Extracted page text data:
⟨

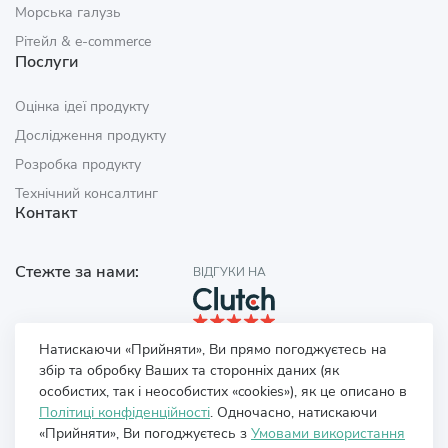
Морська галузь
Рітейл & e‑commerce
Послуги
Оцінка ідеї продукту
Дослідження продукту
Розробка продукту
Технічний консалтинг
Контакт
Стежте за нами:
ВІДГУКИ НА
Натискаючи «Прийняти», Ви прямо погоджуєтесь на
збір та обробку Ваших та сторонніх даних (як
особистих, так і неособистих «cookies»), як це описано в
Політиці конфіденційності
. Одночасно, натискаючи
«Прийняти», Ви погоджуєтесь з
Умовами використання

⟩

ABOUT THIS TASK:
Pictures aside, return all the entries above exactly.

EXPECTED ANSWER:
Морська галузь
Рітейл & e‑commerce
Послуги
Оцінка ідеї продукту
Дослідження продукту
Розробка продукту
Технічний консалтинг
Контакт
Стежте за нами:
ВІДГУКИ НА
Натискаючи «Прийняти», Ви прямо погоджуєтесь на
збір та обробку Ваших та сторонніх даних (як
особистих, так і неособистих «cookies»), як це описано в
Політиці конфіденційності
. Одночасно, натискаючи
«Прийняти», Ви погоджуєтесь з
Умовами використання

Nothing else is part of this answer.